La repubblica islamica del Pakistan è un intreccio di contraddizioni. Le persone vengono perseguitate sulla base di leggi coloniali e di interpretazioni religiose molto restrittive, ma la tradizione dell’impero Moghul nei confronti delle hijra da una parte e l’impossibilità dettata dalle norme islamiche di fare sesso prima del matrimonio hanno costruito una società in cui alla riprovazione pubblica corrisponde un certo grado di tolleranza da parte di molti in privato.
In questa cultura bifronte, in cui le persone transessuali sono teoricamente rispettate, le famiglie e la società provvedono a un’emarginazione di fatto che spinge queste donne (il transgenderismo FtM è invisibile o statisticamente inesistente) a lavori umili e degradanti, quali la questua, l’esibizione come fenomeni a feste di matrimonio o di compleanno e la prostituzione. Negli ultimi anni si è però creata una piccola rete di associazioni che riunisce e aiuta queste persone e che è anche riuscita a far emergere da questo limbo sociale e lavorativo alcune delle sue esponenti.
L’associazionismo gay è invece legato alle ONG che diffondono notizie e pratiche per combattere la diffusione del virus HIV. Le persone apertamente gay sono pochissime e “Allah Loves Equality” è il primo documento in cui hanno accettato di mostrarsi apertamente. Nel documentario si affronta anche il tema delle persone lesbiche, che tuttavia – in una società in cui il ruolo decisionale della donna è continuamente negato e messo in discussione – risultano assolutamente invisibili.

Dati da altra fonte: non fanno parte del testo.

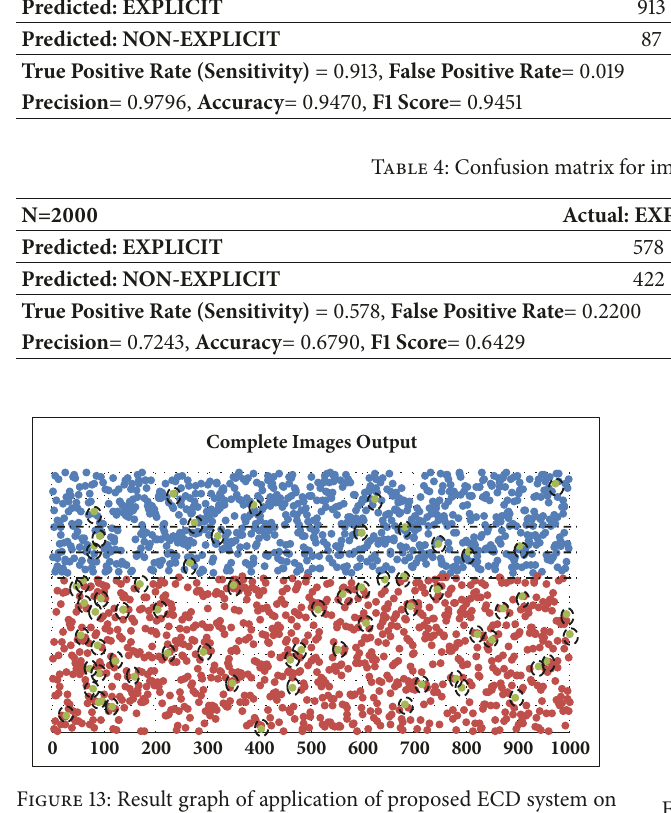
Figure 14: Result graph of application of the proposed ECD system on 500-explicit video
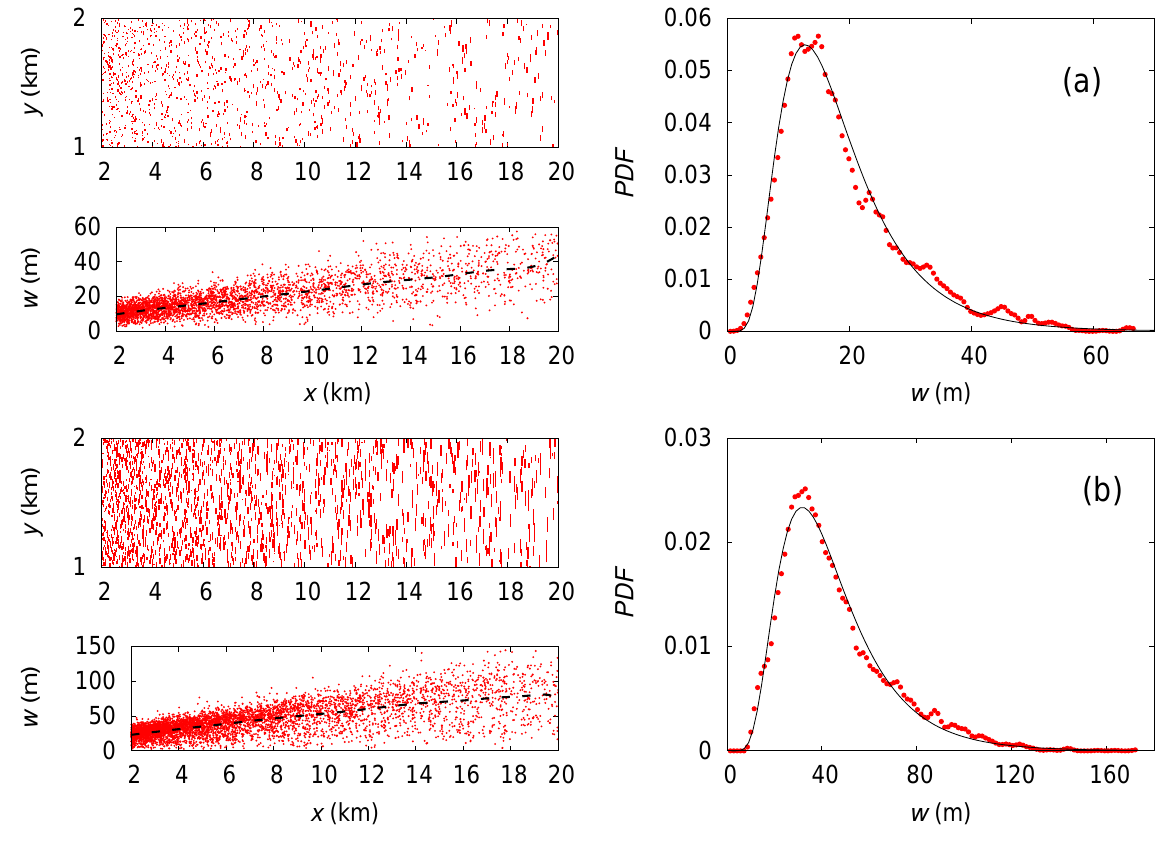
Fig. 10. Dune width distribution of two simulated dune fields with different mean size and density: (a) w 0 = 10m, ρ 0 = 0 . 18, and (b) w 0 = 20m, ρ 0 = 0 . 42, together with a snap shot of the field in the stationary state (top left) and the downwind dune size distribution (bottom left). In the distribution function, dots are measured points and the line is the analytical model. Empirical dune size distribution of real dune fields have size distributions with the same shape, and were described in Duran et al.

Per raccontare la campagna e la realizzazione del documentario il regista, insieme alla sua assistente Elena De Piccoli che lo ha accompagnato nel viaggio in Pakistan e all’attivista Michele Benini, ha realizzato un piccolo volume, che ha avuto anche una segnalazione sul bollettino della sezione italiana di Amnesty International. Nelle fasi di montaggio del film il regista e altri attivisti sono stati fatti oggetto di una serie di minacce di morte culminate con un attacco mail e sui social network tra la fine di giugno e l’inizio di luglio del 2018.